Obesity and type II diabetes are closely related to the occurrence and development of a series of metabolic syndromes, including insulin resistance, fatty liver, hyperglycemia and dyslipidemia, and the occurrence of obesity and type II diabetes also accelerates the clinical progression of cardiovascular-related diseases. The excessive accumulation of triglyceride in the liver is a remarkable characteristic of fatty liver and has close correlation with insulin resistance, and metabolic disturbance caused by head synthesis of increased fatty acid in the liver and excessive accumulation of triglyceride can further accelerate the pathogenesis of fatty liver.
CREBZF (also known as ZF, Zhangfei) belongs to The Activation transformation Factor/cAMP Response Element-Binding Protein (ATF/CREB) family of basic leucine Transcription factors, which was originally studied to find that it can inhibit Herpes simplex virus Replication by interacting with HCF-1 cytokines in Herpes simplex virus [ Akhova, O.A., M.Bainbrid and V.Misra, The neural Host Cell Factor-Binding Protein Zhangfei inhibitors of Herpes Simplex Virus Replication, Journal of Virology,2005.79(23): p.14708-14718 ]. CREBZF differs from other ATF/CREB family transcription factors in that it does not bind DNA directly as a homodimer; in the regulation of the Unfolded Protein Response (UPR) of endoplasmic reticulum stress, it can act as a co-transcription factor and ATF4 to form a heterodimer to exert a regulatory effect [ Hogan, M.R., G.P.Cockram and R.Lu, Cooperative interaction of Zhangfei and dATF4in transformation of the cyclic AMP response element, FEBS Letters,2006.580(1): p.58-62 ]. CREBZF has been previously studied primarily for its biochemical Molecular function [ Xie, Y. -B., B.Neduman and H. -S.Choi, Molecular characterization of SMILEAS a novel corepressor of nucleic Acids Research,2009.37(12): p.4100-4115; xie, Y. -B., et al, Transcriptional catheter SMILE Recirculation SIRT1to inhibit Nuclear Receptor Estrogen Receptor-related Receptor gamma transduction journal of Biological Chemistry 2009.284(42): p.28762-28774), but little is known about the mechanism of how CREBZF regulates metabolism in the case of overnutrition.
Disclosure of Invention
In a first aspect, the present disclosure provides the use of an agent for reducing weight gain in a subject, reducing blood glucose and blood lipid in a subject, improving liver fat deposition in a subject, increasing glucose tolerance in a subject, and/or reducing hepatocyte lipid accumulation in a subject:
(1) an agent that reduces the expression of a CREBZF protein in a subject; and/or
(2) An agent that reduces the activity of a CREBZF protein expressed by a subject.
In one or more embodiments, the subject's weight gain, hyperglycemia, hyperlipidemia, hepatic fat deposition, low glucose tolerance, and/or hepatocyte lipid accumulation is caused by the subject's high-fat, high-sugar diet.
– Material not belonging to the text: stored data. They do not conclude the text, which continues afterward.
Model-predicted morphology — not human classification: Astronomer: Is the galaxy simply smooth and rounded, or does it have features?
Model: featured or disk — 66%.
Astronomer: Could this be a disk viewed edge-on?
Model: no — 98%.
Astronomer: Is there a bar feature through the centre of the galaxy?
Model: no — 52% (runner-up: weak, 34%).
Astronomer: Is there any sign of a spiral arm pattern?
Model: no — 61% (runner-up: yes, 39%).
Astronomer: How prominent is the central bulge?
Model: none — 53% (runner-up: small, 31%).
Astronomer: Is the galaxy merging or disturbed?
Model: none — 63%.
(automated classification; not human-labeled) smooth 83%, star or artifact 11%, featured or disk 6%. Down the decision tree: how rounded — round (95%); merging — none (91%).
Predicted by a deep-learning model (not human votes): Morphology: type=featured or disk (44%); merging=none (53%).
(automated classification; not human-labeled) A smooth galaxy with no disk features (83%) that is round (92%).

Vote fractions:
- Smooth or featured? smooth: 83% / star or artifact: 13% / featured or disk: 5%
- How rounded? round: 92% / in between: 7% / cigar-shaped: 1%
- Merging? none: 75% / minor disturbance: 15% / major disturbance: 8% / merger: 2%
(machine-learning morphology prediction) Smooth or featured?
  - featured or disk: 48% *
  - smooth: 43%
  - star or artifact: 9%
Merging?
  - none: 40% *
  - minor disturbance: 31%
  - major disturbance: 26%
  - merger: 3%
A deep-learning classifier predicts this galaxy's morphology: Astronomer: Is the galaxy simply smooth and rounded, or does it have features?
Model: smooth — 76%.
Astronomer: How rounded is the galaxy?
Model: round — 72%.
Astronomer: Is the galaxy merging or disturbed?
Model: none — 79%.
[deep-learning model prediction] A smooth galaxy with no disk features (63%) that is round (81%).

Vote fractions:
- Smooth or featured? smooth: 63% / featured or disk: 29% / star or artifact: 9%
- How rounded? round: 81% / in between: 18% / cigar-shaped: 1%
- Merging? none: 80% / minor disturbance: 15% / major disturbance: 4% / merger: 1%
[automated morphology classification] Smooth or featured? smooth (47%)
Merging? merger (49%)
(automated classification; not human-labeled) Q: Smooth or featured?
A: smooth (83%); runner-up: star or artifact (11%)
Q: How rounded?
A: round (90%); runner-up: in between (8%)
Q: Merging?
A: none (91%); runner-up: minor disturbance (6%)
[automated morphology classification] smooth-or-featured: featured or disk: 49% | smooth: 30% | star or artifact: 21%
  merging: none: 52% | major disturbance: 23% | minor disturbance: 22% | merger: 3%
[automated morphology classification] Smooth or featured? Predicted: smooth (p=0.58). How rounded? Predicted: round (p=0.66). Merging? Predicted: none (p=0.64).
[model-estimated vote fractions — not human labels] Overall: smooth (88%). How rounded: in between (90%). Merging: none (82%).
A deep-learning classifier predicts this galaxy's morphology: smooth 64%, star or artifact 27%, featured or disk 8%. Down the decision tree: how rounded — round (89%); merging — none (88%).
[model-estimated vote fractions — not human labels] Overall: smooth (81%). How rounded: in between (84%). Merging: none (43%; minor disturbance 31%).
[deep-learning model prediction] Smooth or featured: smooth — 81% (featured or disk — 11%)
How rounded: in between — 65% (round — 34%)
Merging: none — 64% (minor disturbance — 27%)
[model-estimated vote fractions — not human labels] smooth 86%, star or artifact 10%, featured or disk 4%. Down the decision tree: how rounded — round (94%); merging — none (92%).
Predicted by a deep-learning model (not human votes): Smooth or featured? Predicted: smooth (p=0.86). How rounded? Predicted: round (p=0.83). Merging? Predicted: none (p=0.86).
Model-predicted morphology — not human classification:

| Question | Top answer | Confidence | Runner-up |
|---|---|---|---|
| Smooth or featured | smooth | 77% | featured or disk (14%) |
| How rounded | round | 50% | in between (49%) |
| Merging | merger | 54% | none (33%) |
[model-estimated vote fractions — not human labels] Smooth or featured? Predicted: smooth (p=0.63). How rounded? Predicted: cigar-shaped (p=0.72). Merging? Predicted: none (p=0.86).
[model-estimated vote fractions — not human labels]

In one or more embodiments, the medicament is for reducing the incidence of diabetes, cardiovascular disease, obesity, and/or fatty liver or treating these metabolic diseases.
In one or more embodiments, the agent that reduces the expression of a CREBZF protein in a subject is an agent that inhibits the expression of a CREBZF gene or reduces the level of expression thereof.
In one or more embodiments, the agent that inhibits the expression of the CREBZF gene or reduces its level of expression is selected from the group consisting of:
(a) an agent that inhibits the transcriptional activity of the CREBZF gene;
(b) an agent that inhibits the level of transcription of the CREBZF mRNA;
(c) an agent that promotes degradation of the CREBZF mRNA;
(d) siRNA directed against the CREBZF gene;
(e) an agent that inhibits translation of a CREBZF mRNA;
(f) an agent that specifically recognizes the targeting nucleic acid of the CREBZF gene and cleaves to reduce its expression level; and
(g) agents for partial or full knock-out of CREBZF gene
In one or more embodiments, the agent that reduces the activity of a CREBZF protein expressed by the subject is an antibody specific for the CREBZF protein or a small molecule compound with inhibitory activity.
In a second aspect, the present invention provides a nucleic acid sequence selected from:
(1) contains a CREBZF gene, a LoxP site and a nucleic acid sequence of a Frt-Neo-Frt site; and
(2) (1) the complement of said sequence.
In one or more embodiments, the nucleic acid sequence may further comprise a homology arm sequence.
In one or more embodiments, the nucleic acid sequence comprises, in order from 5 'to 3', a LoxP site, a CREBZF gene, a Frt-Neo-Frt site, and a LoxP site.
In one or more embodiments, the nucleic acid sequence comprises, in order from 5 'to 3', a homology arm, a LoxP site, a CREBZF gene, a Frt-Neo-Frt site, a LoxP site, and a homology arm.
In one or more embodiments, the homology arm and LoxP sites, LoxP sites and CREBZF gene, Frt sites and LoxP and homology arm sites can have optional connecting sequences.
In one or more embodiments, the sequences of the genes, sites, and linker sequences are shown in SEQ ID NO 9.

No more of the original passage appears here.